Text segment:
:::

Dad's dying and I don't know how to support him and Mum

My Dad, and best friend, is dying of mesothelioma and a second lung cancer. He's home now and being supported by hospice nurses, district nurses and gp who are all trying. But he puts a front on with them and says he's OK but he isn't. He's getting very stroppy with me and Mum, obsessing about irrelevant things, and there's not one else to help. I'm bi-polar and he's always dragged me through my bad times and now I'm letting him down by not being able to drag him through this.  Has anyone been through this and can say how long he'll be like this? He#s having no treatment, it's all too late. The GP said it wouldn't be long, but what does that even mean?

  • Welcome to the forum Susie although I'm sorry for the reason you are posting.

    I know you're looking for others that may been in a similar situation so I just wanted to put you in touch with [@jules54]‍. I hope she doesn't mind me tagging her in this post but as her husband had mesothelioma I think she may be able to help you prepare for what is to come.

    I've also included some general information we have on our website about what to expect in the last weeks and days so you know what signs to look out for. This can be quite a difficult read so do try and have someone with you when you go through it.

    I hope this helps and I wish you and your family the very best at this difficult time.

    Kind regards, 

    Steph, Cancer Chat Moderator

  • Hello, 

    I'm very sorry about your Dad. 

    I know it's hard to maybe deal with any moods or stroppiness he has but if I was you I'd just leave him to it. I'm sure deep down he doesn't mean it and a lot of it is probably down to frustration and all the things that are probably going through his mind. Unfortunately there isn't anything you can do for your Dad apart from support him and help him as best you can. 

    I'm guessing your Dad's current care is classed as 'hospice at home.' This is what my Dad had last year. He had nurses coming in throughout the day to help change the bed (hospital bed) and wash him etc. He was allowed 2 night sits a week where someone would sit with him all night whilst my mum had a decent nights sleep upstairs. Has your Dad got any of the end of life symptoms? My Dad slowly started getting some of the symptoms about 6 weeks before he died and gradually more came along. My Dad died about 6 weeks after his 'hospice at home care' started. So I can't answer you with regards to how long he may have, the best person to ask is the main nurse dealing with your fathers care. It could be weeks or it could be months depending on his deteoriation.

:::

Dataset entries:
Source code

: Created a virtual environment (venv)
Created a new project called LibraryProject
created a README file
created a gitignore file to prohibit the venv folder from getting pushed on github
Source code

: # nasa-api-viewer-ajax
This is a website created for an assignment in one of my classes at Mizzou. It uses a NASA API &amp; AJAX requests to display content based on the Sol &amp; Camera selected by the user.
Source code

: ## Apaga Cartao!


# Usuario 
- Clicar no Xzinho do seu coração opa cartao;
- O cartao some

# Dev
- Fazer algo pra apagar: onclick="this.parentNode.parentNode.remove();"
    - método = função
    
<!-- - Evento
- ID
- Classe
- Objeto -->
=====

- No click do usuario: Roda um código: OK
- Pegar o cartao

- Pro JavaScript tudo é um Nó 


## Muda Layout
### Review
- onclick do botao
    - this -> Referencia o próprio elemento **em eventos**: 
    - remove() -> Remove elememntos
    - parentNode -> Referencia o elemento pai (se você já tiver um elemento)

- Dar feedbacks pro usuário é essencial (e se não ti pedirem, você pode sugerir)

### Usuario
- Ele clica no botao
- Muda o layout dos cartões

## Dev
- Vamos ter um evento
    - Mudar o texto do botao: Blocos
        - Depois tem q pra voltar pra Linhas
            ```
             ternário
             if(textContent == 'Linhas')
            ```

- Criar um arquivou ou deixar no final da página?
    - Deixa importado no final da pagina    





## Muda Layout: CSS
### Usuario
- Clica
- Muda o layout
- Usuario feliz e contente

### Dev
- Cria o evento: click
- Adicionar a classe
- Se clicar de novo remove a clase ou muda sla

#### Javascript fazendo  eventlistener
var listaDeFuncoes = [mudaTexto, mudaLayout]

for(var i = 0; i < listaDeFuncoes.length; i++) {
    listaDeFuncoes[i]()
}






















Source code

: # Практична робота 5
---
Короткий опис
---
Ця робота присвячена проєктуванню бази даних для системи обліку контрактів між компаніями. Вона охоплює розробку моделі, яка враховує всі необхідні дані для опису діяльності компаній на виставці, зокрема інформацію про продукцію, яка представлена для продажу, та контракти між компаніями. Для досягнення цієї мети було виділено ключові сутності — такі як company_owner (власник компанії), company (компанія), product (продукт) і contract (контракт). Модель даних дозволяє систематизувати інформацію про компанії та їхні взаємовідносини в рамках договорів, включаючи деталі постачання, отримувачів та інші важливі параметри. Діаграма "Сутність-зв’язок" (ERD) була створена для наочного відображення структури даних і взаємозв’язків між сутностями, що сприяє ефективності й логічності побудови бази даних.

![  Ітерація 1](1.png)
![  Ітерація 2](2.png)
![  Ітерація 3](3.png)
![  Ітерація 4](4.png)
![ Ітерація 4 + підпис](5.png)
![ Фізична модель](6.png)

:::

Pick up the forum thread about supporting a dying father right after its final sentence and keep writing it.

Output below:
  • Thank you for your reply. I'm sorry to hear you went through this too.  It is awful but we're just taking one day at a time now. You take care of yourself. Thanks again. x

  • Hi Steph,

    Thank you for your reply. I've had a read through and it all sounds very familiar. We're just taking one day at a time for now. Thanks again. 

    S x 

  • Hi Susie

    I have just picked up on your thread having been 'tagged' by Moderator Steph (no problem at all).

    The mood swings are really difficult to handle aren't they?  Please do not beat yourself up about how much or how little you are able to cope with. You are doing all you can in very difficult circumstances and coping on a day to day basis is what I did for the three years my hubby had Mesothelioma.

    The forum provided a great place for me to 'relieve the stress' when I struggled to understand especially as the final weeks approached.  There is no 'given' as to timelines andfrom my own personal experience the doctors/community nurses do their best to support with approximations. I, along with my adult children just spent as much time as possible with my hubby/their Dad as his condition deteriorated. I hope your Dad's pain levels are being controlled well and if you wish to chat am happy to respond.